▼▼▼

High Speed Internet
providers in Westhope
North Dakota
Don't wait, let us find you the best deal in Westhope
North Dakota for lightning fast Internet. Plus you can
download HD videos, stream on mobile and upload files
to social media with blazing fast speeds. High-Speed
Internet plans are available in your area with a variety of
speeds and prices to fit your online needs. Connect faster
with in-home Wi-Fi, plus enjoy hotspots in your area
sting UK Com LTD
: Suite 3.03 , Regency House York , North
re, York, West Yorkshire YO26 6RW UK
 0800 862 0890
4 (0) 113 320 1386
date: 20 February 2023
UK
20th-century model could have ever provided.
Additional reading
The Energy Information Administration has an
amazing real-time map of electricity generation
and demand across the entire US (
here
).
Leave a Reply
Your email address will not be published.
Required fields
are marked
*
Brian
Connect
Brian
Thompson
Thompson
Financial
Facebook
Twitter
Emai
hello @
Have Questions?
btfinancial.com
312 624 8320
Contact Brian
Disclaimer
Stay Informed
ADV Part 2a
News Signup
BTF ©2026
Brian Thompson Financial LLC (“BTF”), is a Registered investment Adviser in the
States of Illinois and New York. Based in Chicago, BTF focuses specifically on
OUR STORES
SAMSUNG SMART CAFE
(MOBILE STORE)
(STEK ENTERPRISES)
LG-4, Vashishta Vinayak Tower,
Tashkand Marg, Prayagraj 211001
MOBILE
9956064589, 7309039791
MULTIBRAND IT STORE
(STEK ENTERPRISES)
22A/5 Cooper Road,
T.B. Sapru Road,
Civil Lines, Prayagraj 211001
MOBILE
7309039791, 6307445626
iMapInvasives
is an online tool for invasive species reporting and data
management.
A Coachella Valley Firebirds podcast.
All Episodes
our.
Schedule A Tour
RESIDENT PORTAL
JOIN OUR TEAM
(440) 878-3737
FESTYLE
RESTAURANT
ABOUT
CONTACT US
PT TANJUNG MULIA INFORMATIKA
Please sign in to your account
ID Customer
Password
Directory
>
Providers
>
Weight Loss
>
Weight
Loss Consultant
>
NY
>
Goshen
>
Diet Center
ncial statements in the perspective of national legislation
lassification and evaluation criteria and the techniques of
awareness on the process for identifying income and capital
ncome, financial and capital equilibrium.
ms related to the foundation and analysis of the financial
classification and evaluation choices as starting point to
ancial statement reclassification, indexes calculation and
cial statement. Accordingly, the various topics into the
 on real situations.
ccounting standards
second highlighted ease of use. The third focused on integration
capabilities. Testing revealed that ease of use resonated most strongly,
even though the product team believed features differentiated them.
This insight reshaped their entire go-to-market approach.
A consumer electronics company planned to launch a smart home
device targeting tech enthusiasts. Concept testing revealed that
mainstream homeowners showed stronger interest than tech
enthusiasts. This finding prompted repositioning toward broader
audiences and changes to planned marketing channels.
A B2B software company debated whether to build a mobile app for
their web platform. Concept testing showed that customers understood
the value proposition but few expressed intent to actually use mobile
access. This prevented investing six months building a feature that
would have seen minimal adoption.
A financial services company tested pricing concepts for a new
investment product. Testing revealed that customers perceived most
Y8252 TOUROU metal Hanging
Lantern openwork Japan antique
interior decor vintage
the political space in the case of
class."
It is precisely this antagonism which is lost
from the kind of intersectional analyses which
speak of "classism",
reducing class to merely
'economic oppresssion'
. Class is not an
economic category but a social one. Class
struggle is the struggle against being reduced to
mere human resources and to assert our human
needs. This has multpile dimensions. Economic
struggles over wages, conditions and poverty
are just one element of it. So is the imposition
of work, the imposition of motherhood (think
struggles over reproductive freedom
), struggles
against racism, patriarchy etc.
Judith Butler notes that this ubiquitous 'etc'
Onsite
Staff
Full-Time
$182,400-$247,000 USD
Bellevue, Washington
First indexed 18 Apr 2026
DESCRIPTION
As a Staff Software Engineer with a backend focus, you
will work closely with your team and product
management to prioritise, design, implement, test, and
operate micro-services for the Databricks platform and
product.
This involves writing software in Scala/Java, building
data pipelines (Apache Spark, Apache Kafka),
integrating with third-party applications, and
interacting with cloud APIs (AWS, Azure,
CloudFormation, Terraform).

▲▲▲

* Assignment *
Render every line of the data above as a Markdown table with the columns "Row" and "Line", numbering the rows in order and leaving out any blank lines.

* Solution for this problem *
| Row | Line |
|---|---|
| 1 | High Speed Internet |
| 2 | providers in Westhope |
| 3 | North Dakota |
| 4 | Don't wait, let us find you the best deal in Westhope |
| 5 | North Dakota for lightning fast Internet. Plus you can |
| 6 | download HD videos, stream on mobile and upload files |
| 7 | to social media with blazing fast speeds. High-Speed |
| 8 | Internet plans are available in your area with a variety of |
| 9 | speeds and prices to fit your online needs. Connect faster |
| 10 | with in-home Wi-Fi, plus enjoy hotspots in your area |
| 11 | sting UK Com LTD |
| 12 | : Suite 3.03 , Regency House York , North |
| 13 | re, York, West Yorkshire YO26 6RW UK |
| 14 |  0800 862 0890 |
| 15 | 4 (0) 113 320 1386 |
| 16 | date: 20 February 2023 |
| 17 | UK |
| 18 | 20th-century model could have ever provided. |
| 19 | Additional reading |
| 20 | The Energy Information Administration has an |
| 21 | amazing real-time map of electricity generation |
| 22 | and demand across the entire US ( |
| 23 | here |
| 24 | ). |
| 25 | Leave a Reply |
| 26 | Your email address will not be published. |
| 27 | Required fields |
| 28 | are marked |
| 29 | * |
| 30 | Brian |
| 31 | Connect |
| 32 | Brian |
| 33 | Thompson |
| 34 | Thompson |
| 35 | Financial |
| 36 | Facebook |
| 37 | Twitter |
| 38 | Emai |
| 39 | hello @ |
| 40 | Have Questions? |
| 41 | btfinancial.com |
| 42 | 312 624 8320 |
| 43 | Contact Brian |
| 44 | Disclaimer |
| 45 | Stay Informed |
| 46 | ADV Part 2a |
| 47 | News Signup |
| 48 | BTF ©2026 |
| 49 | Brian Thompson Financial LLC (“BTF”), is a Registered investment Adviser in the |
| 50 | States of Illinois and New York. Based in Chicago, BTF focuses specifically on |
| 51 | OUR STORES |
| 52 | SAMSUNG SMART CAFE |
| 53 | (MOBILE STORE) |
| 54 | (STEK ENTERPRISES) |
| 55 | LG-4, Vashishta Vinayak Tower, |
| 56 | Tashkand Marg, Prayagraj 211001 |
| 57 | MOBILE |
| 58 | 9956064589, 7309039791 |
| 59 | MULTIBRAND IT STORE |
| 60 | (STEK ENTERPRISES) |
| 61 | 22A/5 Cooper Road, |
| 62 | T.B. Sapru Road, |
| 63 | Civil Lines, Prayagraj 211001 |
| 64 | MOBILE |
| 65 | 7309039791, 6307445626 |
| 66 | iMapInvasives |
| 67 | is an online tool for invasive species reporting and data |
| 68 | management. |
| 69 | A Coachella Valley Firebirds podcast. |
| 70 | All Episodes |
| 71 | our. |
| 72 | Schedule A Tour |
| 73 | RESIDENT PORTAL |
| 74 | JOIN OUR TEAM |
| 75 | (440) 878-3737 |
| 76 | FESTYLE |
| 77 | RESTAURANT |
| 78 | ABOUT |
| 79 | CONTACT US |
| 80 | PT TANJUNG MULIA INFORMATIKA |
| 81 | Please sign in to your account |
| 82 | ID Customer |
| 83 | Password |
| 84 | Directory |
| 85 | > |
| 86 | Providers |
| 87 | > |
| 88 | Weight Loss |
| 89 | > |
| 90 | Weight |
| 91 | Loss Consultant |
| 92 | > |
| 93 | NY |
| 94 | > |
| 95 | Goshen |
| 96 | > |
| 97 | Diet Center |
| 98 | ncial statements in the perspective of national legislation |
| 99 | lassification and evaluation criteria and the techniques of |
| 100 | awareness on the process for identifying income and capital |
| 101 | ncome, financial and capital equilibrium. |
| 102 | ms related to the foundation and analysis of the financial |
| 103 | classification and evaluation choices as starting point to |
| 104 | ancial statement reclassification, indexes calculation and |
| 105 | cial statement. Accordingly, the various topics into the |
| 106 |  on real situations. |
| 107 | ccounting standards |
| 108 | second highlighted ease of use. The third focused on integration |
| 109 | capabilities. Testing revealed that ease of use resonated most strongly, |
| 110 | even though the product team believed features differentiated them. |
| 111 | This insight reshaped their entire go-to-market approach. |
| 112 | A consumer electronics company planned to launch a smart home |
| 113 | device targeting tech enthusiasts. Concept testing revealed that |
| 114 | mainstream homeowners showed stronger interest than tech |
| 115 | enthusiasts. This finding prompted repositioning toward broader |
| 116 | audiences and changes to planned marketing channels. |
| 117 | A B2B software company debated whether to build a mobile app for |
| 118 | their web platform. Concept testing showed that customers understood |
| 119 | the value proposition but few expressed intent to actually use mobile |
| 120 | access. This prevented investing six months building a feature that |
| 121 | would have seen minimal adoption. |
| 122 | A financial services company tested pricing concepts for a new |
| 123 | investment product. Testing revealed that customers perceived most |
| 124 | Y8252 TOUROU metal Hanging |
| 125 | Lantern openwork Japan antique |
| 126 | interior decor vintage |
| 127 | the political space in the case of |
| 128 | class." |
| 129 | It is precisely this antagonism which is lost |
| 130 | from the kind of intersectional analyses which |
| 131 | speak of "classism", |
| 132 | reducing class to merely |
| 133 | 'economic oppresssion' |
| 134 | . Class is not an |
| 135 | economic category but a social one. Class |
| 136 | struggle is the struggle against being reduced to |
| 137 | mere human resources and to assert our human |
| 138 | needs. This has multpile dimensions. Economic |
| 139 | struggles over wages, conditions and poverty |
| 140 | are just one element of it. So is the imposition |
| 141 | of work, the imposition of motherhood (think |
| 142 | struggles over reproductive freedom |
| 143 | ), struggles |
| 144 | against racism, patriarchy etc. |
| 145 | Judith Butler notes that this ubiquitous 'etc' |
| 146 | Onsite |
| 147 | Staff |
| 148 | Full-Time |
| 149 | $182,400-$247,000 USD |
| 150 | Bellevue, Washington |
| 151 | First indexed 18 Apr 2026 |
| 152 | DESCRIPTION |
| 153 | As a Staff Software Engineer with a backend focus, you |
| 154 | will work closely with your team and product |
| 155 | management to prioritise, design, implement, test, and |
| 156 | operate micro-services for the Databricks platform and |
| 157 | product. |
| 158 | This involves writing software in Scala/Java, building |
| 159 | data pipelines (Apache Spark, Apache Kafka), |
| 160 | integrating with third-party applications, and |
| 161 | interacting with cloud APIs (AWS, Azure, |
| 162 | CloudFormation, Terraform). |